→ DIRECTIONS FOR THIS TASK: Reproduce all the entries beneath this sentence exactly.

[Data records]
★ ★ ★

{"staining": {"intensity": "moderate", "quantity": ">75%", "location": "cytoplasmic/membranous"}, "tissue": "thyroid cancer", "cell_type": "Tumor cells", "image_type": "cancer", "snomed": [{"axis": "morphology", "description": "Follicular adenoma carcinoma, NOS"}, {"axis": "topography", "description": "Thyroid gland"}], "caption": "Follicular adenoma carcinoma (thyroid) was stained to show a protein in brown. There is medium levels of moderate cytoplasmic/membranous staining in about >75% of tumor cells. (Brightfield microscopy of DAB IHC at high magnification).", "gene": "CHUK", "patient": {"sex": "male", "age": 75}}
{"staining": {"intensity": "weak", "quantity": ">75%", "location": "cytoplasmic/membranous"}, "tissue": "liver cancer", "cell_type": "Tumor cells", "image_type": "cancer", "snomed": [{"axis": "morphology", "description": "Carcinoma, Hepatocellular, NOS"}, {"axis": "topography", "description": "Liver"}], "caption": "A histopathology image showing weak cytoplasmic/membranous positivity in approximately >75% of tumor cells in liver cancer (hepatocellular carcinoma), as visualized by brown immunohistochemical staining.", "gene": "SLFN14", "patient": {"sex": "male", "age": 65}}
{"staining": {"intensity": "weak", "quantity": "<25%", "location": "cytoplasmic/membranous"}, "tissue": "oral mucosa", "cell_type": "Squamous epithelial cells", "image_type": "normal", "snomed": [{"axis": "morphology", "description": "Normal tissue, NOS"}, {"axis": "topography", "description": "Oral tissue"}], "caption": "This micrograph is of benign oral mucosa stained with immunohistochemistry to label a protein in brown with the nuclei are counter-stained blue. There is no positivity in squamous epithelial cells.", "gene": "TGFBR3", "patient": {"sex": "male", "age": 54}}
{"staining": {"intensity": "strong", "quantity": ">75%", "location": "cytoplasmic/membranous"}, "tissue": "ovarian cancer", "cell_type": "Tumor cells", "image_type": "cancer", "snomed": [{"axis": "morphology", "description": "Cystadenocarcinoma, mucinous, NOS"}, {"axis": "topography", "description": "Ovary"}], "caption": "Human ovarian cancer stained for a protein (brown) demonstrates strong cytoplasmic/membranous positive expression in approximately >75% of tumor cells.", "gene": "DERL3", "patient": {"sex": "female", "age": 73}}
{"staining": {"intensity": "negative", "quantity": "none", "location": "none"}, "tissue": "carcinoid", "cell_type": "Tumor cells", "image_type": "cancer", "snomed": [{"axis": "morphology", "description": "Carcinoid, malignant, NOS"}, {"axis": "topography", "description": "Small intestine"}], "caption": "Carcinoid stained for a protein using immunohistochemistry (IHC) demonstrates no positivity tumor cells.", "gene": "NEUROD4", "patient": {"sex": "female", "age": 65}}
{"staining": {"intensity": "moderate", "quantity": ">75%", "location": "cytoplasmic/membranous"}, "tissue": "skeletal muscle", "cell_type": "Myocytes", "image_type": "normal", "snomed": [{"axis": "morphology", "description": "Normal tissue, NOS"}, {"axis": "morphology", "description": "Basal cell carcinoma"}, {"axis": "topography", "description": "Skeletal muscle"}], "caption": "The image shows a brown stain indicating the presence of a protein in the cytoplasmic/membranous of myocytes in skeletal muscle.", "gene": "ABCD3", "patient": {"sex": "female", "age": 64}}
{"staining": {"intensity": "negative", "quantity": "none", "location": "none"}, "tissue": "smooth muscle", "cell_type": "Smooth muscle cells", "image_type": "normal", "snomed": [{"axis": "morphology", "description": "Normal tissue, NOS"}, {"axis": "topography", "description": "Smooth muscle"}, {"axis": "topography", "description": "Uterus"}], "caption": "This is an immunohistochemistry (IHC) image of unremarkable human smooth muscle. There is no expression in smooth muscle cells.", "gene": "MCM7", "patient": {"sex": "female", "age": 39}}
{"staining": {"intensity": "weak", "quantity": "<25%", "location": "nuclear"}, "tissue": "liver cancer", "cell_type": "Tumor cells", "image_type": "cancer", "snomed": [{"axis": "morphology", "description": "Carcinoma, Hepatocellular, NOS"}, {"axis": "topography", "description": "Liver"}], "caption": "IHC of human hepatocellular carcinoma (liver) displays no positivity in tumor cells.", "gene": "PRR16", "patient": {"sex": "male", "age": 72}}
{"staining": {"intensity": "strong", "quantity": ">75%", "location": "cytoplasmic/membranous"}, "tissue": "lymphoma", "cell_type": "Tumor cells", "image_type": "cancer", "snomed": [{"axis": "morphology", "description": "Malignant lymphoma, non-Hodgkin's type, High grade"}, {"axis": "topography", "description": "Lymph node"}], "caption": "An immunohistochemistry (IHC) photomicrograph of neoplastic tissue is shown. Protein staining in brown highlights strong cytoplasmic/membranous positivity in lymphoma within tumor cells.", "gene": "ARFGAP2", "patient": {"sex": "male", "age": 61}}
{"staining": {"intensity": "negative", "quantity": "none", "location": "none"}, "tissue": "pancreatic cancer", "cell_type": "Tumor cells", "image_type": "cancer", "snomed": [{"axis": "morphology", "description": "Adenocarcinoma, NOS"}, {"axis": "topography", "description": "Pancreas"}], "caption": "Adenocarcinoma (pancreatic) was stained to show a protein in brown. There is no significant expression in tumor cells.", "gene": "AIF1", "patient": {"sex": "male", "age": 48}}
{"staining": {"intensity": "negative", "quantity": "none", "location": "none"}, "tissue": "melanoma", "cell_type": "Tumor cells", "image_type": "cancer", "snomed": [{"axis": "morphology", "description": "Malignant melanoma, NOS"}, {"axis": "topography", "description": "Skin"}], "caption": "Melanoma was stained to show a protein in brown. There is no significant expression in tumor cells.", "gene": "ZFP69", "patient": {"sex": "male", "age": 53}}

★ ★ ★

→ RESPONSE BOX:
{"staining": {"intensity": "moderate", "quantity": ">75%", "location": "cytoplasmic/membranous"}, "tissue": "thyroid cancer", "cell_type": "Tumor cells", "image_type": "cancer", "snomed": [{"axis": "morphology", "description": "Follicular adenoma carcinoma, NOS"}, {"axis": "topography", "description": "Thyroid gland"}], "caption": "Follicular adenoma carcinoma (thyroid) was stained to show a protein in brown. There is medium levels of moderate cytoplasmic/membranous staining in about >75% of tumor cells. (Brightfield microscopy of DAB IHC at high magnification).", "gene": "CHUK", "patient": {"sex": "male", "age": 75}}
{"staining": {"intensity": "weak", "quantity": ">75%", "location": "cytoplasmic/membranous"}, "tissue": "liver cancer", "cell_type": "Tumor cells", "image_type": "cancer", "snomed": [{"axis": "morphology", "description": "Carcinoma, Hepatocellular, NOS"}, {"axis": "topography", "description": "Liver"}], "caption": "A histopathology image showing weak cytoplasmic/membranous positivity in approximately >75% of tumor cells in liver cancer (hepatocellular carcinoma), as visualized by brown immunohistochemical staining.", "gene": "SLFN14", "patient": {"sex": "male", "age": 65}}
{"staining": {"intensity": "weak", "quantity": "<25%", "location": "cytoplasmic/membranous"}, "tissue": "oral mucosa", "cell_type": "Squamous epithelial cells", "image_type": "normal", "snomed": [{"axis": "morphology", "description": "Normal tissue, NOS"}, {"axis": "topography", "description": "Oral tissue"}], "caption": "This micrograph is of benign oral mucosa stained with immunohistochemistry to label a protein in brown with the nuclei are counter-stained blue. There is no positivity in squamous epithelial cells.", "gene": "TGFBR3", "patient": {"sex": "male", "age": 54}}
{"staining": {"intensity": "strong", "quantity": ">75%", "location": "cytoplasmic/membranous"}, "tissue": "ovarian cancer", "cell_type": "Tumor cells", "image_type": "cancer", "snomed": [{"axis": "morphology", "description": "Cystadenocarcinoma, mucinous, NOS"}, {"axis": "topography", "description": "Ovary"}], "caption": "Human ovarian cancer stained for a protein (brown) demonstrates strong cytoplasmic/membranous positive expression in approximately >75% of tumor cells.", "gene": "DERL3", "patient": {"sex": "female", "age": 73}}
{"staining": {"intensity": "negative", "quantity": "none", "location": "none"}, "tissue": "carcinoid", "cell_type": "Tumor cells", "image_type": "cancer", "snomed": [{"axis": "morphology", "description": "Carcinoid, malignant, NOS"}, {"axis": "topography", "description": "Small intestine"}], "caption": "Carcinoid stained for a protein using immunohistochemistry (IHC) demonstrates no positivity tumor cells.", "gene": "NEUROD4", "patient": {"sex": "female", "age": 65}}
{"staining": {"intensity": "moderate", "quantity": ">75%", "location": "cytoplasmic/membranous"}, "tissue": "skeletal muscle", "cell_type": "Myocytes", "image_type": "normal", "snomed": [{"axis": "morphology", "description": "Normal tissue, NOS"}, {"axis": "morphology", "description": "Basal cell carcinoma"}, {"axis": "topography", "description": "Skeletal muscle"}], "caption": "The image shows a brown stain indicating the presence of a protein in the cytoplasmic/membranous of myocytes in skeletal muscle.", "gene": "ABCD3", "patient": {"sex": "female", "age": 64}}
{"staining": {"intensity": "negative", "quantity": "none", "location": "none"}, "tissue": "smooth muscle", "cell_type": "Smooth muscle cells", "image_type": "normal", "snomed": [{"axis": "morphology", "description": "Normal tissue, NOS"}, {"axis": "topography", "description": "Smooth muscle"}, {"axis": "topography", "description": "Uterus"}], "caption": "This is an immunohistochemistry (IHC) image of unremarkable human smooth muscle. There is no expression in smooth muscle cells.", "gene": "MCM7", "patient": {"sex": "female", "age": 39}}
{"staining": {"intensity": "weak", "quantity": "<25%", "location": "nuclear"}, "tissue": "liver cancer", "cell_type": "Tumor cells", "image_type": "cancer", "snomed": [{"axis": "morphology", "description": "Carcinoma, Hepatocellular, NOS"}, {"axis": "topography", "description": "Liver"}], "caption": "IHC of human hepatocellular carcinoma (liver) displays no positivity in tumor cells.", "gene": "PRR16", "patient": {"sex": "male", "age": 72}}
{"staining": {"intensity": "strong", "quantity": ">75%", "location": "cytoplasmic/membranous"}, "tissue": "lymphoma", "cell_type": "Tumor cells", "image_type": "cancer", "snomed": [{"axis": "morphology", "description": "Malignant lymphoma, non-Hodgkin's type, High grade"}, {"axis": "topography", "description": "Lymph node"}], "caption": "An immunohistochemistry (IHC) photomicrograph of neoplastic tissue is shown. Protein staining in brown highlights strong cytoplasmic/membranous positivity in lymphoma within tumor cells.", "gene": "ARFGAP2", "patient": {"sex": "male", "age": 61}}
{"staining": {"intensity": "negative", "quantity": "none", "location": "none"}, "tissue": "pancreatic cancer", "cell_type": "Tumor cells", "image_type": "cancer", "snomed": [{"axis": "morphology", "description": "Adenocarcinoma, NOS"}, {"axis": "topography", "description": "Pancreas"}], "caption": "Adenocarcinoma (pancreatic) was stained to show a protein in brown. There is no significant expression in tumor cells.", "gene": "AIF1", "patient": {"sex": "male", "age": 48}}
{"staining": {"intensity": "negative", "quantity": "none", "location": "none"}, "tissue": "melanoma", "cell_type": "Tumor cells", "image_type": "cancer", "snomed": [{"axis": "morphology", "description": "Malignant melanoma, NOS"}, {"axis": "topography", "description": "Skin"}], "caption": "Melanoma was stained to show a protein in brown. There is no significant expression in tumor cells.", "gene": "ZFP69", "patient": {"sex": "male", "age": 53}}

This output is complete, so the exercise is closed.